5. Describe the use of PL/SQL tables Expected answer: PL/SQL tables are scalar arrays that can be referenced by a binary integer. They can be used to hold values for use in later queries or calculations. In Oracle 8 they will be able to be of the %ROWTYPE designation, or RECORD.
6. When is a declare statement needed ? The DECLARE statement is used in PL/SQL anonymous blocks such as with stand alone, non-stored PL/SQL procedures. It must come first in a PL/SQL stand alone file if it is used.
7. In what order should a open/fetch/loop set of commands in a PL/SQL block be implemented if you use the %NOTFOUND cursor variable in the exit when statement? Why? Expected answer: OPEN then FETCH then LOOP followed by the exit when. If not specified in this order will result in the final return being done twice because of the way the %NOTFOUND is handled by PL/SQL.
8. What are SQLCODE and SQLERRM and why are they important for PL/SQL developers? Expected answer: SQLCODE returns the value of the error number for the last error encountered. The SQLERRM returns the actual error message for the last error encountered. They can be used in exception handling to report, or, store in an error log table, the error that occurred in the code. These are especially useful for the WHEN OTHERS exception.

• _EXERCISE PROMPT_: Print the stretch of the PL/SQL text that opens with the words "8. What are" and closes after the words "WHEN OTHERS exception.".

• _INPUT DATA_:
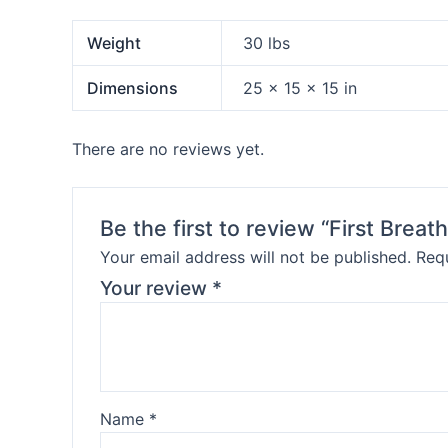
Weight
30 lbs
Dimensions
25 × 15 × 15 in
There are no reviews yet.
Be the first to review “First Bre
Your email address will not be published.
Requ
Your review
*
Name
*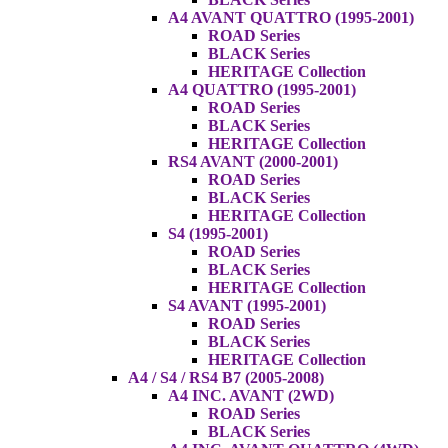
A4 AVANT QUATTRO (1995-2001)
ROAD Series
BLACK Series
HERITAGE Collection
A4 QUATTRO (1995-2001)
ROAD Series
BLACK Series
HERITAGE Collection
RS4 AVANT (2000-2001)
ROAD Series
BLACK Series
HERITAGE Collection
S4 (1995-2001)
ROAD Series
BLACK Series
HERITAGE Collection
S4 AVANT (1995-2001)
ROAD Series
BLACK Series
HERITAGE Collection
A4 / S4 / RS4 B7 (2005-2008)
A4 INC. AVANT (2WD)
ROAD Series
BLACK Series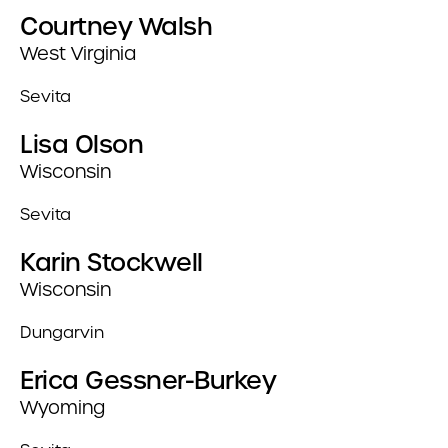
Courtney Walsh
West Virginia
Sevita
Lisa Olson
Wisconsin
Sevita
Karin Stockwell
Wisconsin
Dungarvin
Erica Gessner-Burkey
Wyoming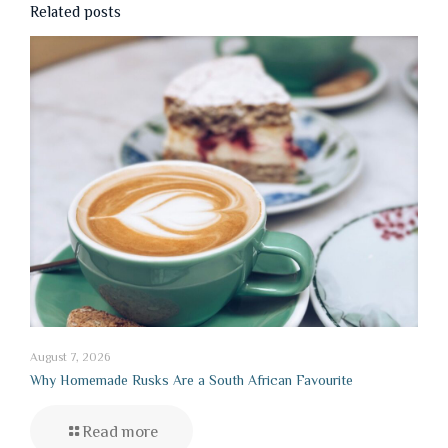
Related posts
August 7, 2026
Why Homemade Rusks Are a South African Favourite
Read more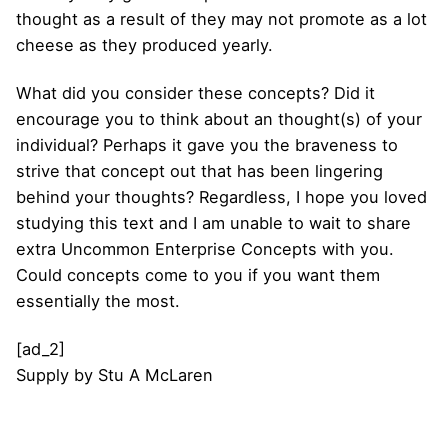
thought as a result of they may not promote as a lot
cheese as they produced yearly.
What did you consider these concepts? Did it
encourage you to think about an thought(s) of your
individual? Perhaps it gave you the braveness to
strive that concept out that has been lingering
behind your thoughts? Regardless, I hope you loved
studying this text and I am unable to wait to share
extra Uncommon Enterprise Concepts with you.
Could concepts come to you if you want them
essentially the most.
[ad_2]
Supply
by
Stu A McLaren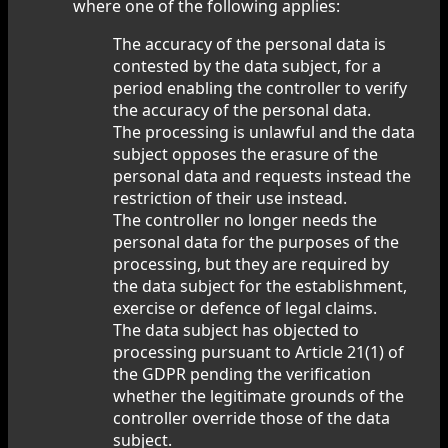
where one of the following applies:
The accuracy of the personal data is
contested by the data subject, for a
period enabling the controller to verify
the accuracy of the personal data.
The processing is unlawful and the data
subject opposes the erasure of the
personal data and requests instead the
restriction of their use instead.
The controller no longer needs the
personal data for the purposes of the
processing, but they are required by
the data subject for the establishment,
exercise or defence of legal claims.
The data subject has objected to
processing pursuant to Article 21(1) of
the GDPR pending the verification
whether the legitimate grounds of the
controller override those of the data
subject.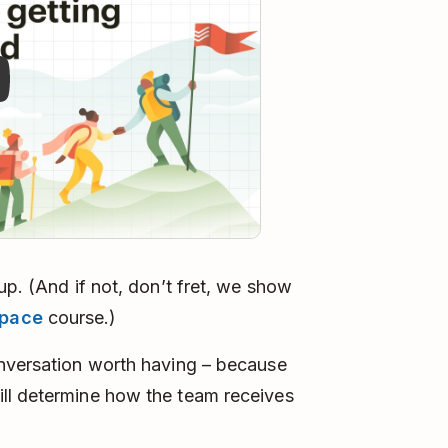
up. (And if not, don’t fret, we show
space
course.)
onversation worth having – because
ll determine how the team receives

• _RESULT FOR THIS TASK_:
8. What are SQLCODE and SQLERRM and why are they important for PL/SQL developers? Expected answer: SQLCODE returns the value of the error number for the last error encountered. The SQLERRM returns the actual error message for the last error encountered. They can be used in exception handling to report, or, store in an error log table, the error that occurred in the code. These are especially useful for the WHEN OTHERS exception.